* [Problem details] Set down each of the following lines word for word, and leave out the pictures.

* [Information provided]
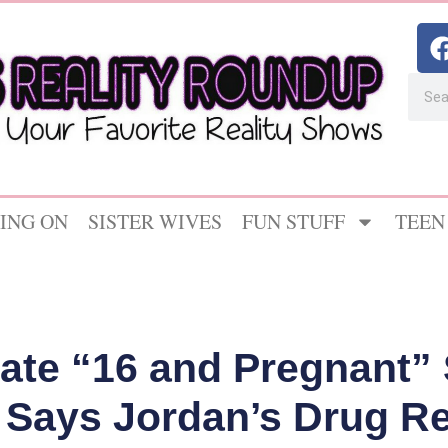
ING ON
SISTER WIVES
FUN STUFF
TEEN
Late “16 and Pregnant” 
Says Jordan’s Drug R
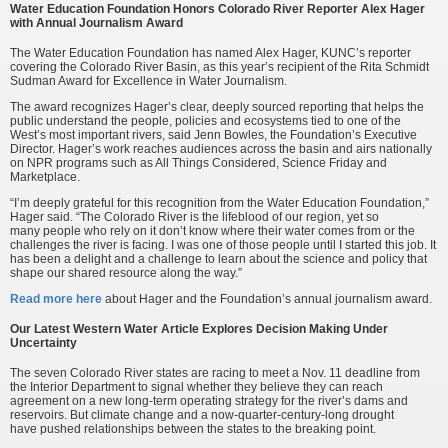
Water Education Foundation Honors Colorado River Reporter Alex Hager
with Annual Journalism Award
The Water Education Foundation has named Alex Hager, KUNC’s reporter
covering the Colorado River Basin, as this year’s recipient of the Rita Schmidt
Sudman Award for Excellence in Water Journalism.
The award recognizes Hager’s clear, deeply sourced reporting that helps the
public understand the people, policies and ecosystems tied to one of the
West’s most important rivers, said Jenn Bowles, the Foundation’s Executive
Director. Hager’s work reaches audiences across the basin and airs nationally
on NPR programs such as All Things Considered, Science Friday and
Marketplace.
“I’m deeply grateful for this recognition from the Water Education Foundation,”
Hager said. “The Colorado River is the lifeblood of our region, yet so
many people who rely on it don’t know where their water comes from or the
challenges the river is facing. I was one of those people until I started this job. It
has been a delight and a challenge to learn about the science and policy that
shape our shared resource along the way.”
Read more here
about Hager and the Foundation’s annual journalism award.
Our Latest Western Water Article Explores Decision Making Under
Uncertainty
The seven Colorado River states are racing to meet a Nov. 11 deadline from
the Interior Department to signal whether they believe they can reach
agreement on a new long-term operating strategy for the river’s dams and
reservoirs. But climate change and a now-quarter-century-long drought
have pushed relationships between the states to the breaking point.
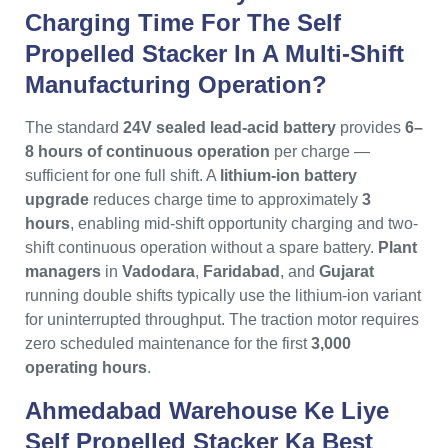
Charging Time For The Self
Propelled Stacker In A Multi-Shift
Manufacturing Operation?
The standard
24V sealed lead-acid battery
provides
6–
8 hours of continuous operation
per charge —
sufficient for one full shift. A
lithium-ion battery
upgrade
reduces charge time to approximately
3
hours
, enabling mid-shift opportunity charging and two-
shift continuous operation without a spare battery.
Plant
managers
in
Vadodara
,
Faridabad
, and
Gujarat
running double shifts typically use the lithium-ion variant
for uninterrupted throughput. The traction motor requires
zero scheduled maintenance for the first
3,000
operating hours
.
Ahmedabad Warehouse Ke Liye
Self Propelled Stacker Ka Best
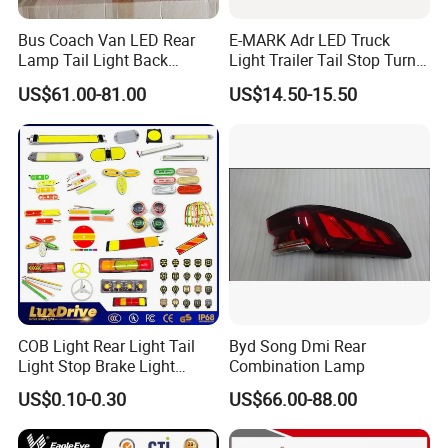
Bus Coach Van LED Rear
E-MARK Adr LED Truck
Lamp Tail Light Back
Light Trailer Tail Stop Turn
Taillight for Irizar Marcopolo
Lights for Universal Car
US$61.00-81.00
US$14.50-15.50
Bus
COB Light Rear Light Tail
Byd Song Dmi Rear
Light Stop Brake Light
Combination Lamp
Signal Lamp Side Light
US$0.10-0.30
US$66.00-88.00
Truck Light Taillight LED
Car Light Work Light Auto
Lamp Interior Light Reading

* [Exercise response]
ING ON
SISTER WIVES
FUN STUFF
TEEN
Late “16 and Pregnant” 
Says Jordan’s Drug R
Water Education Foundation Honors Colorado River Reporter Alex Hager
with Annual Journalism Award
The Water Education Foundation has named Alex Hager, KUNC’s reporter
covering the Colorado River Basin, as this year’s recipient of the Rita Schmidt
Sudman Award for Excellence in Water Journalism.
The award recognizes Hager’s clear, deeply sourced reporting that helps the
public understand the people, policies and ecosystems tied to one of the
West’s most important rivers, said Jenn Bowles, the Foundation’s Executive
Director. Hager’s work reaches audiences across the basin and airs nationally
on NPR programs such as All Things Considered, Science Friday and
Marketplace.
“I’m deeply grateful for this recognition from the Water Education Foundation,”
Hager said. “The Colorado River is the lifeblood of our region, yet so
many people who rely on it don’t know where their water comes from or the
challenges the river is facing. I was one of those people until I started this job. It
has been a delight and a challenge to learn about the science and policy that
shape our shared resource along the way.”
Read more here
about Hager and the Foundation’s annual journalism award.
Our Latest Western Water Article Explores Decision Making Under
Uncertainty
The seven Colorado River states are racing to meet a Nov. 11 deadline from
the Interior Department to signal whether they believe they can reach
agreement on a new long-term operating strategy for the river’s dams and
reservoirs. But climate change and a now-quarter-century-long drought
have pushed relationships between the states to the breaking point.
Charging Time For The Self
Propelled Stacker In A Multi-Shift
Manufacturing Operation?
The standard
24V sealed lead-acid battery
provides
6–
8 hours of continuous operation
per charge —
sufficient for one full shift. A
lithium-ion battery
upgrade
reduces charge time to approximately
3
hours
, enabling mid-shift opportunity charging and two-
shift continuous operation without a spare battery.
Plant
managers
in
Vadodara
,
Faridabad
, and
Gujarat
running double shifts typically use the lithium-ion variant
for uninterrupted throughput. The traction motor requires
zero scheduled maintenance for the first
3,000
operating hours
.
Ahmedabad Warehouse Ke Liye
Self Propelled Stacker Ka Best
Bus Coach Van LED Rear
E-MARK Adr LED Truck
Lamp Tail Light Back
Light Trailer Tail Stop Turn
Taillight for Irizar Marcopolo
Lights for Universal Car
US$61.00-81.00
US$14.50-15.50
Bus
COB Light Rear Light Tail
Byd Song Dmi Rear
Light Stop Brake Light
Combination Lamp
Signal Lamp Side Light
US$0.10-0.30
US$66.00-88.00
Truck Light Taillight LED
Car Light Work Light Auto
Lamp Interior Light Reading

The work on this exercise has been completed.